[Camera geometry data]
- Opening Delimiter -

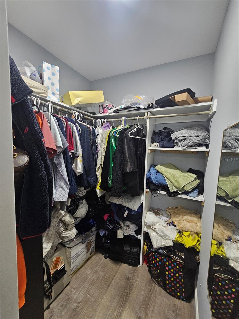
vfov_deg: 106.2
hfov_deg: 89.9
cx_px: 120
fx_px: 120
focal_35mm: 13
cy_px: 160
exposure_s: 1/40
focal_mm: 2.2
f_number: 2.2
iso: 400
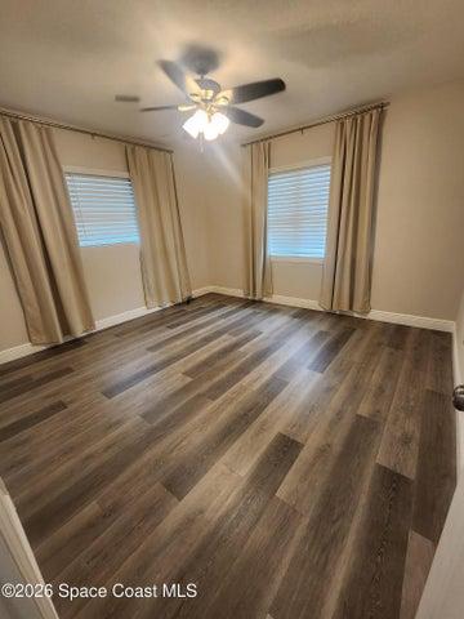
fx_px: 232
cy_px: 310
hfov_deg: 89.9
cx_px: 232
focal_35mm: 13
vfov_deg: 106.2
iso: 250
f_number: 2.2
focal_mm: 2.2
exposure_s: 1/60
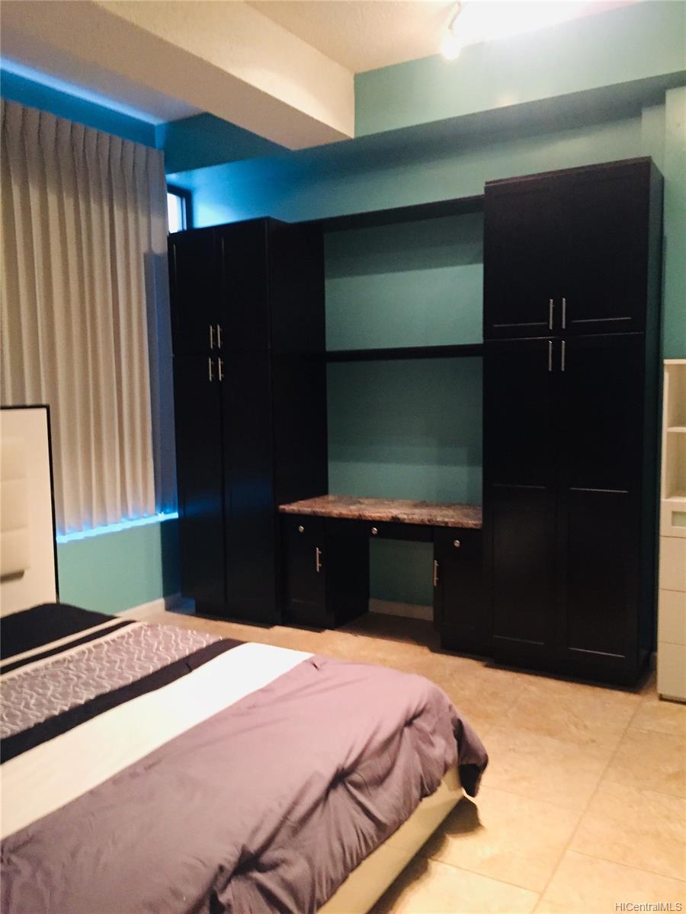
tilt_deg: -6.3
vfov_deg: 61.7
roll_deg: +0.6
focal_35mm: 29
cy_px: 457
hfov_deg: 48.2
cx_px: 343
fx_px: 766
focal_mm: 4.15
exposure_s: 1/15
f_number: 2.2
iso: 250
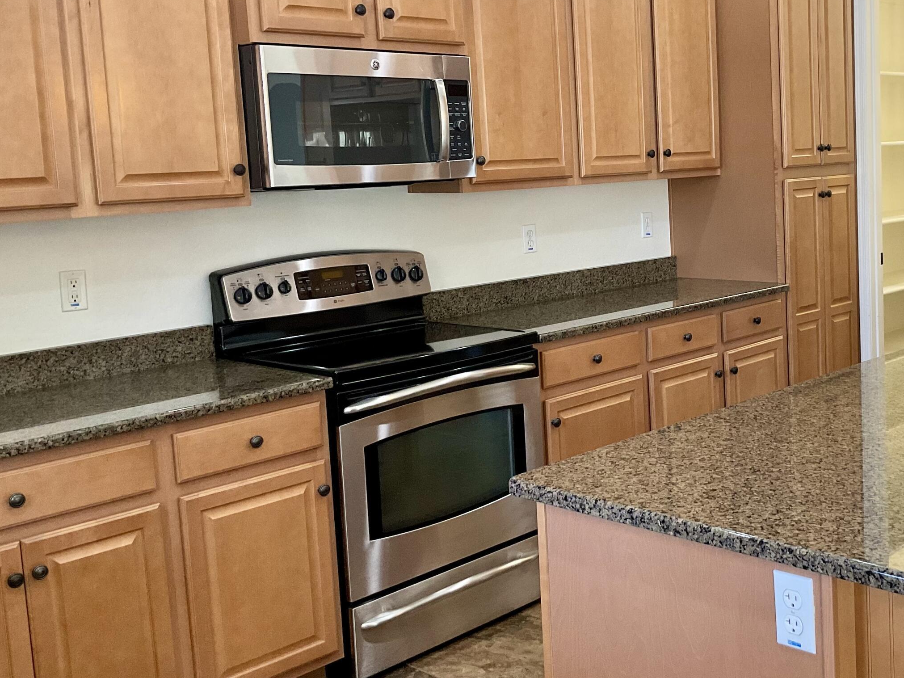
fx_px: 1123
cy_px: 282
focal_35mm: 43
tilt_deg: -7.3
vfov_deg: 33.5
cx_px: 669
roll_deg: +1.7
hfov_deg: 42.6
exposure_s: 1/60
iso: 100
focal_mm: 3
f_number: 1.8
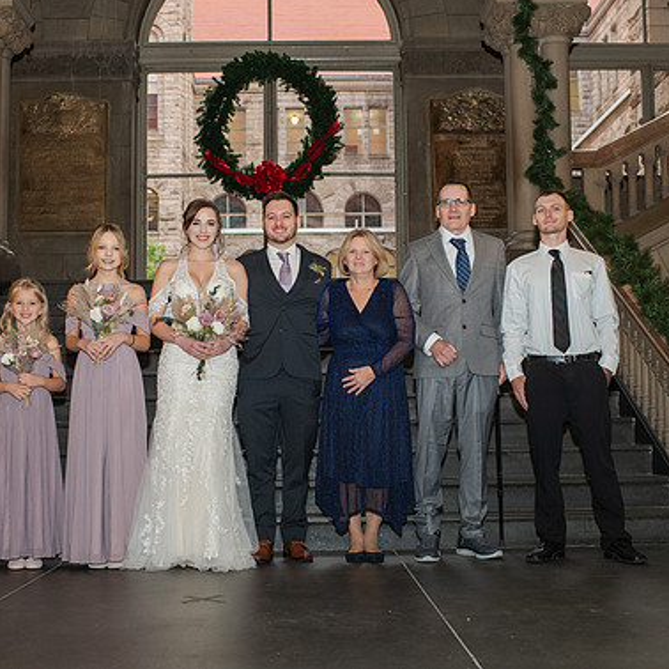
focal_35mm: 51
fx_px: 1115
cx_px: 305
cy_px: 345
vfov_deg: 33.4
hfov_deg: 33.4
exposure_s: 1/200
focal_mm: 35
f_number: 3.5
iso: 1000
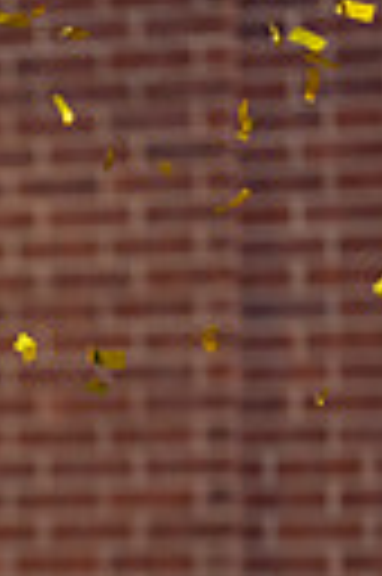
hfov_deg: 7.6
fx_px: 2809
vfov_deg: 11.6
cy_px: 536
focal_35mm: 176
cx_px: -234
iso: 1250
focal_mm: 50
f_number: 1.2
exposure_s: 1/1000
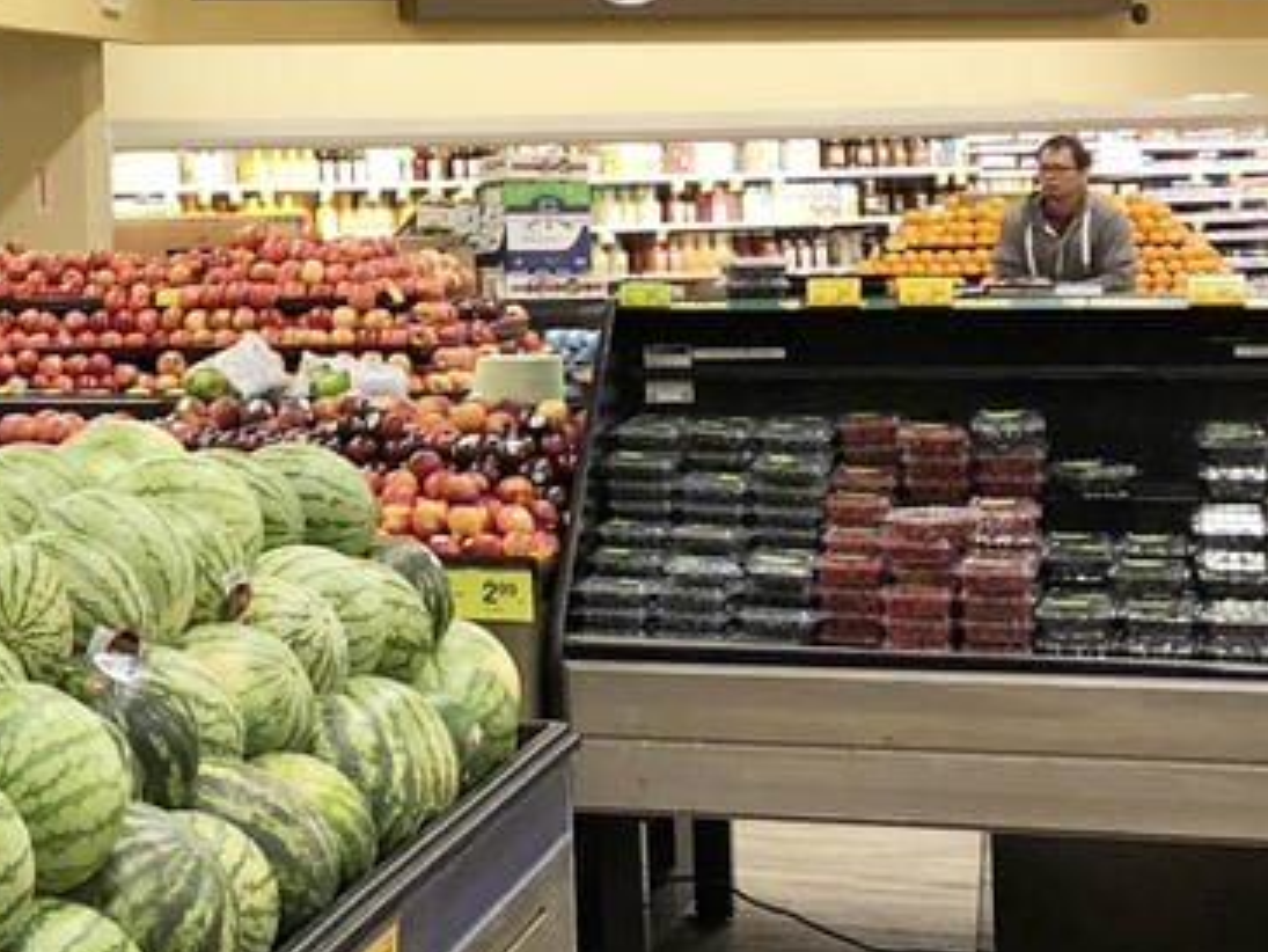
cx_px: -413
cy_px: 146
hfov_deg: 19.5
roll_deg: +1.5
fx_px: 3371
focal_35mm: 92
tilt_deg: +1.0
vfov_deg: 15.9
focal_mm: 3.99
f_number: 1.8
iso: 40
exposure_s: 1/24
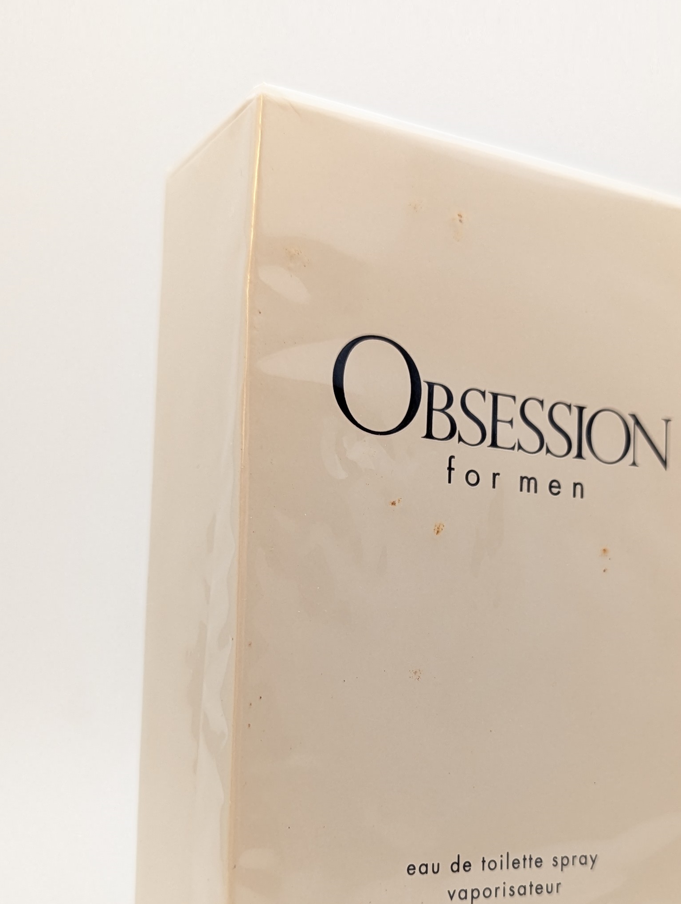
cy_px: 615
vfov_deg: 39.1
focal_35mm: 48
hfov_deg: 30.2
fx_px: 1256
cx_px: 444
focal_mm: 6.81
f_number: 1.85
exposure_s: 1/302
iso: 69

- Closing Delimiter -

Exercise aim:
Leaving the pictures aside, output each entry above exactly as written.

Solution for this exercise:
vfov_deg: 106.2
hfov_deg: 89.9
cx_px: 120
fx_px: 120
focal_35mm: 13
cy_px: 160
exposure_s: 1/40
focal_mm: 2.2
f_number: 2.2
iso: 400
fx_px: 232
cy_px: 310
hfov_deg: 89.9
cx_px: 232
focal_35mm: 13
vfov_deg: 106.2
iso: 250
f_number: 2.2
focal_mm: 2.2
exposure_s: 1/60
tilt_deg: -6.3
vfov_deg: 61.7
roll_deg: +0.6
focal_35mm: 29
cy_px: 457
hfov_deg: 48.2
cx_px: 343
fx_px: 766
focal_mm: 4.15
exposure_s: 1/15
f_number: 2.2
iso: 250
fx_px: 1123
cy_px: 282
focal_35mm: 43
tilt_deg: -7.3
vfov_deg: 33.5
cx_px: 669
roll_deg: +1.7
hfov_deg: 42.6
exposure_s: 1/60
iso: 100
focal_mm: 3
f_number: 1.8
focal_35mm: 51
fx_px: 1115
cx_px: 305
cy_px: 345
vfov_deg: 33.4
hfov_deg: 33.4
exposure_s: 1/200
focal_mm: 35
f_number: 3.5
iso: 1000
hfov_deg: 7.6
fx_px: 2809
vfov_deg: 11.6
cy_px: 536
focal_35mm: 176
cx_px: -234
iso: 1250
focal_mm: 50
f_number: 1.2
exposure_s: 1/1000
cx_px: -413
cy_px: 146
hfov_deg: 19.5
roll_deg: +1.5
fx_px: 3371
focal_35mm: 92
tilt_deg: +1.0
vfov_deg: 15.9
focal_mm: 3.99
f_number: 1.8
iso: 40
exposure_s: 1/24
cy_px: 615
vfov_deg: 39.1
focal_35mm: 48
hfov_deg: 30.2
fx_px: 1256
cx_px: 444
focal_mm: 6.81
f_number: 1.85
exposure_s: 1/302
iso: 69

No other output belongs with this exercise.